Krisenfestigkeit des Bausektors: Erste Erkenntnisse zu den Auswirkungen der COVID-19-Pandemie auf die Bauwirtschaft


Projektnummer
Projektbeginn
10.2021
Projektende
12.2022
Projektstatus
abgeschlossen ohne Bericht

Trotz der Corona-Pandemie entwickelte sich das Baugewerbe positiv und konnte die Gesamtwirtschaft stützen. Die Studie untersuchte das Ausmaß und die Determinanten der Krisenresilienz des Baugewerbes in verschiedenen Krisen und im europäischen Vergleich.

Ausgangslage

Das deutsche Baugewerbe kam vergleichsweise gut durch die Corona-Krise: So stieg die Bruttowertschöpfung des deutschen Baugewerbes trotz Pandemie stetig an. 2020 generierte die Branche 184 Mrd. Euro und damit über 6 % der deutschen Bruttowertschöpfung (vgl. Statistisches Bundesamt 2021). Auch waren die mittelständischen Bauunternehmen im Vergleich zu anderen Wirtschaftszweigen am seltensten von Umsatzeinbußen betroffen. Insgesamt stützte die Branche als Schlüsselindustrie der deutschen Volkswirtschaft dadurch die gesamtwirtschaftliche Entwicklung.

Die Pandemie und die im Nachgang auftretenden Lieferengpässe warfen dennoch die Frage nach der generellen Krisenfestigkeit der Branche auf. Welche Schlussfolgerungen konnten in Bezug auf die Krisenresilienz und Flexibilität des Sektors abgeleitet werden? Welche Faktoren hatten eine positive oder eine negative Wirkung auf die Krisenbewältigung des Sektors? Welche Maßnahmen sind generell für die Krisenbewältigung förderlich?

Ziel

Ziel des Forschungsvorhabens „Krisenfestigkeit des Bausektors: Erste Erkenntnisse zu den Auswirkungen der COVID-19-Pandemie auf die Bauwirtschaft“ war es, die Krisenresilienz der Branche in verschiedenen Krisen und im internationalen Vergleich näher zu untersuchen. Die COVID-19-Pandemie war dabei Anlass, aber nicht alleiniger Untersuchungsgegenstand des Forschungsvorhabens. Zudem wurden Handlungsempfehlungen abgeleitet, die die Resilienz der Baubranche erhöhen und damit den Umgang mit zukünftigen Krisen verbessern können.

────

— AUFGABE 1 —
Erläutere anhand der Projektbeschreibung, wodurch die Frage nach der generellen Krisenfestigkeit der Baubranche aufkam.
— AUFGABE 2 —
Ersetze in der Projektbeschreibung im Abschnitt, der mit den Worten „Projektnummer“ beginnt und mit „im europäischen Vergleich.“ endet, „Studie“ durch „Untersuchung“.
Die Datensätze haben mit der Projektbeschreibung nichts zu tun.

────

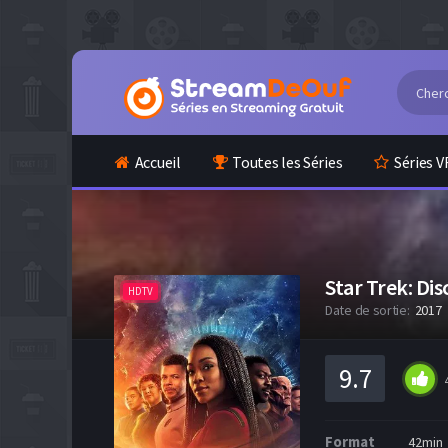
Accueil
Toutes les Séries
Séries V
Star Trek: Di
HDTV
Date de sortie:
2017
9.7
Format
42min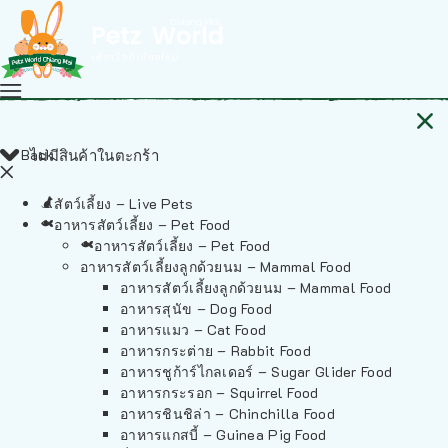
Back
ไม่มีสินค้าในตะกร้า
สัตว์เลี้ยง – Live Pets
อาหารสัตว์เลี้ยง – Pet Food
อาหารสัตว์เลี้ยง – Pet Food
อาหารสัตว์เลี้ยงลูกด้วยนม – Mammal Food
อาหารสัตว์เลี้ยงลูกด้วยนม – Mammal Food
อาหารสุนัข – Dog Food
อาหารแมว – Cat Food
อาหารกระต่าย – Rabbit Food
อาหารชูก้าร์ไกลเดอร์ – Sugar Glider Food
อาหารกระรอก – Squirrel Food
อาหารชินชิล่า – Chinchilla Food
อาหารแกสบี้ – Guinea Pig Food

────

— ENDGÜLTIGE ANTWORT 1 —
Die Frage kam trotz der guten Entwicklung des Baugewerbes auf. Auslöser waren die Pandemie und die Lieferengpässe, die im Nachgang auftraten.

— ENDGÜLTIGE ANTWORT 2 —
Projektnummer
Projektbeginn
10.2021
Projektende
12.2022
Projektstatus
abgeschlossen ohne Bericht

Trotz der Corona-Pandemie entwickelte sich das Baugewerbe positiv und konnte die Gesamtwirtschaft stützen. Die Untersuchung untersuchte das Ausmaß und die Determinanten der Krisenresilienz des Baugewerbes in verschiedenen Krisen und im europäischen Vergleich.